**Problem requirements:**
Please retype all the records below exactly as they read.

**Data:**
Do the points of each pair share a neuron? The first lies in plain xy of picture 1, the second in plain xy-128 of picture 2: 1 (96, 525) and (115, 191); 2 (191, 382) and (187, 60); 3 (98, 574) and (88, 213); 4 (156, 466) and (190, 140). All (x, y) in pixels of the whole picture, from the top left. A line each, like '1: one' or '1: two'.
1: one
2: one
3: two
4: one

**Response box:**
Do the points of each pair share a neuron? The first lies in plain xy of picture 1, the second in plain xy-128 of picture 2: 1 (96, 525) and (115, 191); 2 (191, 382) and (187, 60); 3 (98, 574) and (88, 213); 4 (156, 466) and (190, 140). All (x, y) in pixels of the whole picture, from the top left. A line each, like '1: one' or '1: two'.
1: one
2: one
3: two
4: one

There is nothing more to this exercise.